* DIRECTIVE: Copy out the listing word for word, starting at the line that contains "family: Phalangeridae" and ending at the line that contains "scientific name: Forficula", with both of those lines included.

(Collection entries)
┄┄┄┄┄┄

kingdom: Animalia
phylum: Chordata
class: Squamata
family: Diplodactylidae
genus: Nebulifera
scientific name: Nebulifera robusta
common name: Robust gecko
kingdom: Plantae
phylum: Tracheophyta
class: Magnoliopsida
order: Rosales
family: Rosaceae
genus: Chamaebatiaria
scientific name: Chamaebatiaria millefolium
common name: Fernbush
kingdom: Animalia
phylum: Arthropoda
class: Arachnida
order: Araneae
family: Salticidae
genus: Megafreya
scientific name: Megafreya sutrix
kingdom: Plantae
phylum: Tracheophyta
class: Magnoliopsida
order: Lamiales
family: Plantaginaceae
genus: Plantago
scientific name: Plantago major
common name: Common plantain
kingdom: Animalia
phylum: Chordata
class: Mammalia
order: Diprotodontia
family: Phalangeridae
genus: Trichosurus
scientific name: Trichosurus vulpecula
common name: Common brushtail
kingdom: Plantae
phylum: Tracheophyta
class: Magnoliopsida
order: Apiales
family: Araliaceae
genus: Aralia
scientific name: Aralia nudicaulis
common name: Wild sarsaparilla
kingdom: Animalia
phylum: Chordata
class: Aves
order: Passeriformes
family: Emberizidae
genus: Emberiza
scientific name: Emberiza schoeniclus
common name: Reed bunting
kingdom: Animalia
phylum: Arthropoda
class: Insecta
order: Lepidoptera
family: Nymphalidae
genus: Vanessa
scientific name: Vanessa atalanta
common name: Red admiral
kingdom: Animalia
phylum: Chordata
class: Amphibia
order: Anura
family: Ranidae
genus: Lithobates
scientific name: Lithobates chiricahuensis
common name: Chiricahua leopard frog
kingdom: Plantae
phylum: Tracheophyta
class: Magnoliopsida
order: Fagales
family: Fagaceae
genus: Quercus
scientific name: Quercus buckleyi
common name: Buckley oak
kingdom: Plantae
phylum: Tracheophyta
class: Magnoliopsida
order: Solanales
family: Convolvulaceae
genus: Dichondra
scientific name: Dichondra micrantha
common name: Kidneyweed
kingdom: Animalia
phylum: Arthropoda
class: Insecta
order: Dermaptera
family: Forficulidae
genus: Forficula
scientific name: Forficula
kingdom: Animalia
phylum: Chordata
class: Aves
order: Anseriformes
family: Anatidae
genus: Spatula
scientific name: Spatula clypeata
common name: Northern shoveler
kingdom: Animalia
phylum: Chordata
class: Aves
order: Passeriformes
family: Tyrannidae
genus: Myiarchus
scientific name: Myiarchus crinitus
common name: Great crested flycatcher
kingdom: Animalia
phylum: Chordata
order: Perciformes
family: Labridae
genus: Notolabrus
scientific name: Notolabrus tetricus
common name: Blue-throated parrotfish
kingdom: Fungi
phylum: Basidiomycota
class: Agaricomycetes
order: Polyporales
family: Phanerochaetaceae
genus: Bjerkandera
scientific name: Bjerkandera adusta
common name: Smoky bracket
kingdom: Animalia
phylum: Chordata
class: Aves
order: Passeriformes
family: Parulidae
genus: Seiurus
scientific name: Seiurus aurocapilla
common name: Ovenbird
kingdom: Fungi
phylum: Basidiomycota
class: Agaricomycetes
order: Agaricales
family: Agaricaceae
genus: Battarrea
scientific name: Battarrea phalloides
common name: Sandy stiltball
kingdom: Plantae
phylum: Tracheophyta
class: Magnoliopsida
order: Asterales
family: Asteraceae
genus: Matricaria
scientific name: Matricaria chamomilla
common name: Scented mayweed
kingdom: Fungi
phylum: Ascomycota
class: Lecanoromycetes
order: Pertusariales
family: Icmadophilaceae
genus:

┄┄┄┄┄┄

* IN RESPONSE:
family: Phalangeridae
genus: Trichosurus
scientific name: Trichosurus vulpecula
common name: Common brushtail
kingdom: Plantae
phylum: Tracheophyta
class: Magnoliopsida
order: Apiales
family: Araliaceae
genus: Aralia
scientific name: Aralia nudicaulis
common name: Wild sarsaparilla
kingdom: Animalia
phylum: Chordata
class: Aves
order: Passeriformes
family: Emberizidae
genus: Emberiza
scientific name: Emberiza schoeniclus
common name: Reed bunting
kingdom: Animalia
phylum: Arthropoda
class: Insecta
order: Lepidoptera
family: Nymphalidae
genus: Vanessa
scientific name: Vanessa atalanta
common name: Red admiral
kingdom: Animalia
phylum: Chordata
class: Amphibia
order: Anura
family: Ranidae
genus: Lithobates
scientific name: Lithobates chiricahuensis
common name: Chiricahua leopard frog
kingdom: Plantae
phylum: Tracheophyta
class: Magnoliopsida
order: Fagales
family: Fagaceae
genus: Quercus
scientific name: Quercus buckleyi
common name: Buckley oak
kingdom: Plantae
phylum: Tracheophyta
class: Magnoliopsida
order: Solanales
family: Convolvulaceae
genus: Dichondra
scientific name: Dichondra micrantha
common name: Kidneyweed
kingdom: Animalia
phylum: Arthropoda
class: Insecta
order: Dermaptera
family: Forficulidae
genus: Forficula
scientific name: Forficula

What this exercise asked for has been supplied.